Sobre Franciscos, meninos e homens

Chegou. Deu boa tarde. Abriu a sala. Abriu as janelas rezando para não encontrar nenhuma lagartixa sorrateira. Ligou os computadores. Reclamou do calor. Reclamou do universo quando percebeu que esqueceu sua garrafa de água. Reclamou do mundo quando lhe comunicam que irá trabalhar na quarta de cinzas. Amoleceu. Lembrou-se da panqueca do almoço e se acalmou. Os estudantes entraram. Munidos de caderninhos, folhas, vontade, décadas nas costas e muitas dúvidas.
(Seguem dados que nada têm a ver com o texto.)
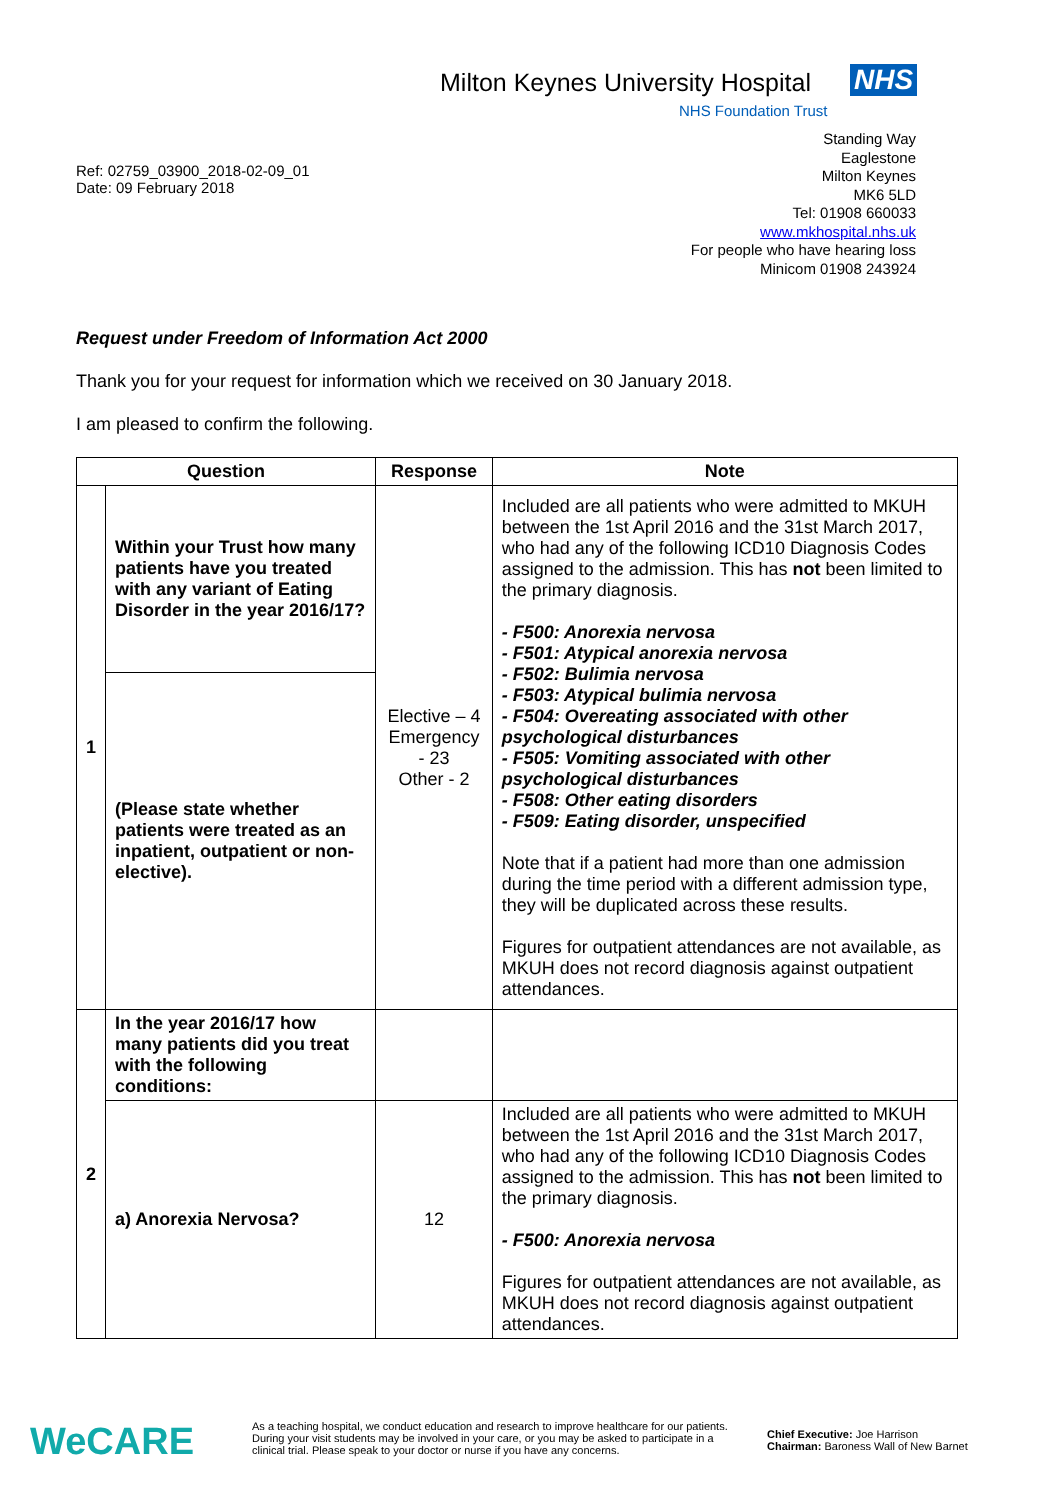Milton Keynes University Hospital
NHS
NHS Foundation Trust
Ref: 02759_03900_2018-02-09_01
Date: 09 February 2018
Standing Way
Eaglestone
Milton Keynes
MK6 5LD
Tel: 01908 660033
www.mkhospital.nhs.uk
For people who have hearing loss
Minicom 01908 243924
Request under Freedom of Information Act 2000
Thank you for your request for information which we received on 30 January 2018.
I am pleased to confirm the following.
| Question | | Response | Note |
| --- | --- | --- | --- |
| 1 | Within your Trust how many patients have you treated with any variant of Eating Disorder in the year 2016/17? | Elective – 4 Emergency - 23 Other - 2 | Included are all patients who were admitted to MKUH between the 1st April 2016 and the 31st March 2017, who had any of the following ICD10 Diagnosis Codes assigned to the admission. This has not been limited to the primary diagnosis. - F500: Anorexia nervosa - F501: Atypical anorexia nervosa - F502: Bulimia nervosa - F503: Atypical bulimia nervosa - F504: Overeating associated with other psychological disturbances - F505: Vomiting associated with other psychological disturbances - F508: Other eating disorders - F509: Eating disorder, unspecified Note that if a patient had more than one admission during the time period with a different admission type, they will be duplicated across these results. Figures for outpatient attendances are not available, as MKUH does not record diagnosis against outpatient attendances. |
| | (Please state whether patients were treated as an inpatient, outpatient or non-elective). | | |
| 2 | In the year 2016/17 how many patients did you treat with the following conditions: | | |
| | a) Anorexia Nervosa? | 12 | Included are all patients who were admitted to MKUH between the 1st April 2016 and the 31st March 2017, who had any of the following ICD10 Diagnosis Codes assigned to the admission. This has not been limited to the primary diagnosis. - F500: Anorexia nervosa Figures for outpatient attendances are not available, as MKUH does not record diagnosis against outpatient attendances. |
WeCARE
As a teaching hospital, we conduct education and research to improve healthcare for our patients. During your visit students may be involved in your care, or you may be asked to participate in a clinical trial. Please speak to your doctor or nurse if you have any concerns.
Chief Executive: Joe Harrison
Chairman: Baroness Wall of New Barnet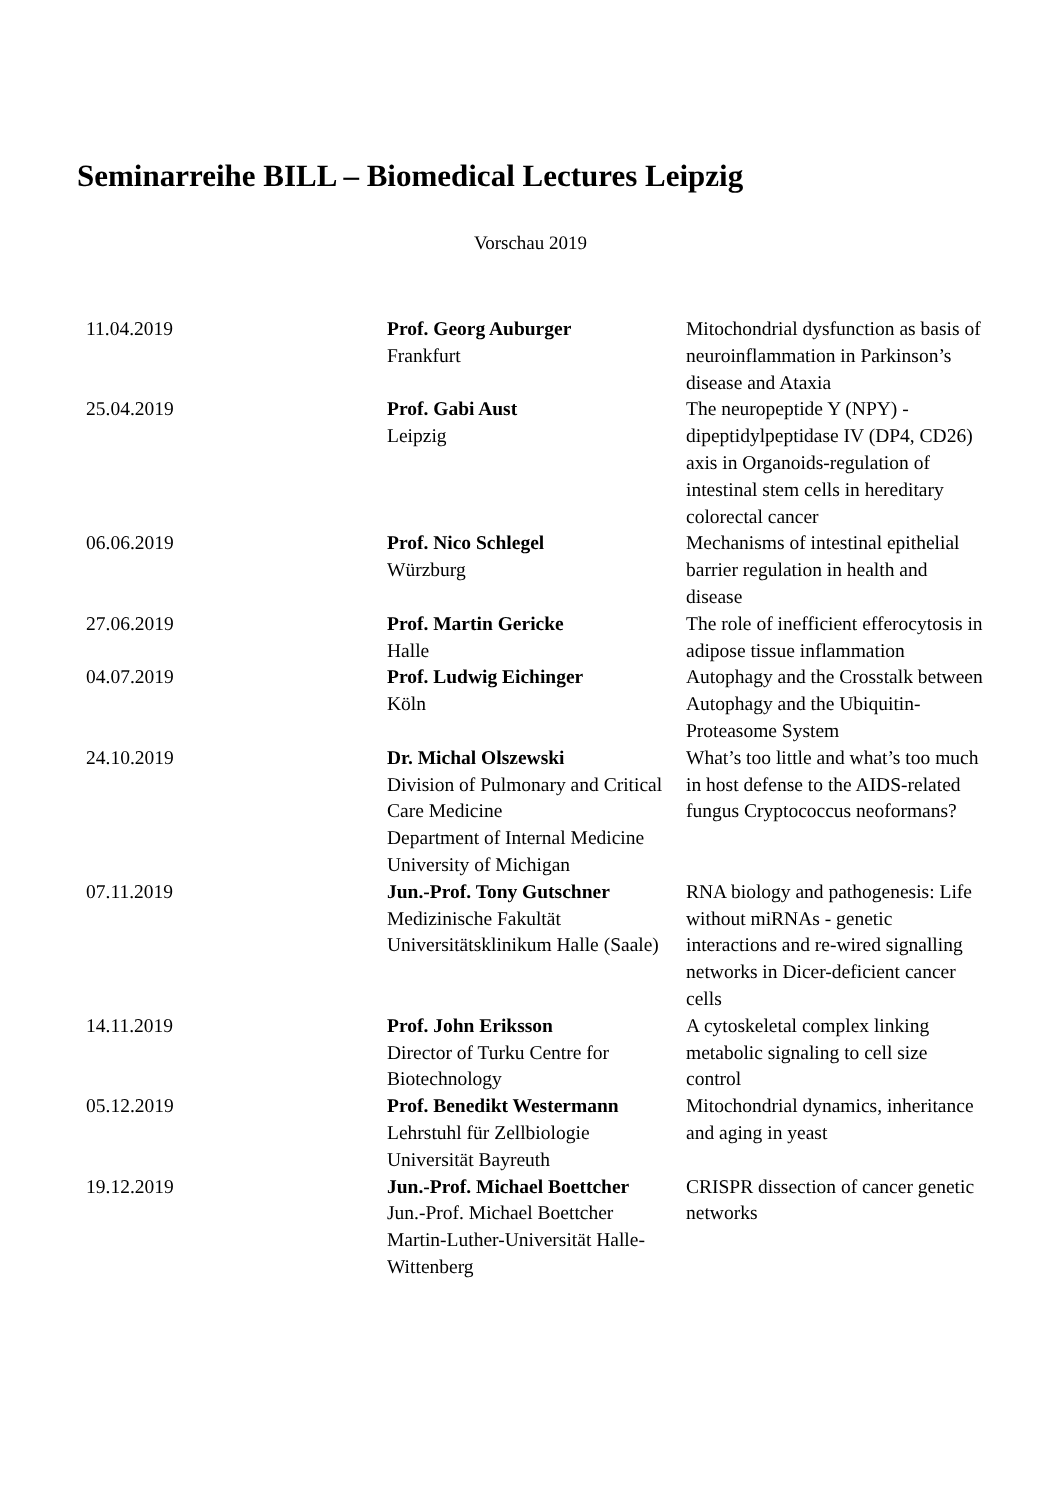Seminarreihe BILL – Biomedical Lectures Leipzig
Vorschau 2019
| 11.04.2019 | Prof. Georg Auburger Frankfurt | Mitochondrial dysfunction as basis of neuroinflammation in Parkinson’s disease and Ataxia |
| 25.04.2019 | Prof. Gabi Aust Leipzig | The neuropeptide Y (NPY) - dipeptidylpeptidase IV (DP4, CD26) axis in Organoids-regulation of intestinal stem cells in hereditary colorectal cancer |
| 06.06.2019 | Prof. Nico Schlegel Würzburg | Mechanisms of intestinal epithelial barrier regulation in health and disease |
| 27.06.2019 | Prof. Martin Gericke Halle | The role of inefficient efferocytosis in adipose tissue inflammation |
| 04.07.2019 | Prof. Ludwig Eichinger Köln | Autophagy and the Crosstalk between Autophagy and the Ubiquitin-Proteasome System |
| 24.10.2019 | Dr. Michal Olszewski Division of Pulmonary and Critical Care Medicine Department of Internal Medicine University of Michigan | What’s too little and what’s too much in host defense to the AIDS-related fungus Cryptococcus neoformans? |
| 07.11.2019 | Jun.-Prof. Tony Gutschner Medizinische Fakultät Universitätsklinikum Halle (Saale) | RNA biology and pathogenesis: Life without miRNAs - genetic interactions and re-wired signalling networks in Dicer-deficient cancer cells |
| 14.11.2019 | Prof. John Eriksson Director of Turku Centre for Biotechnology | A cytoskeletal complex linking metabolic signaling to cell size control |
| 05.12.2019 | Prof. Benedikt Westermann Lehrstuhl für Zellbiologie Universität Bayreuth | Mitochondrial dynamics, inheritance and aging in yeast |
| 19.12.2019 | Jun.-Prof. Michael Boettcher Jun.-Prof. Michael Boettcher Martin-Luther-Universität Halle-Wittenberg | CRISPR dissection of cancer genetic networks |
Eles sorriem para ela como se aquela cara morena fosse a moldura de um espelho. Aquelas máquinas deixaram de ser monstros e viraram mágicas para eles. Tudo devido a uma incrível explicação e prática em... mouse e teclado.

Ouviu relatos de quem tem 40, 50, 60, 70 e até 80 anos. Dizem que entrar na internet nessa idade dá mais prazer e é até mais seguro que fazer bolo de fubá. Viva o delivery da padaria. Mais seguro e menos gostoso. Mas se pensa que a interação dos idosos em um curso de Inclusão Digital se resume a ver receitas de bolos, estão tão enganados como ela estava. Chats, fotos, e-mails, mapas, pesquisas, livros, vídeos e inquietações que deixariam os adolescentes informatizados de queixo caído. É a luta de classes dos bits.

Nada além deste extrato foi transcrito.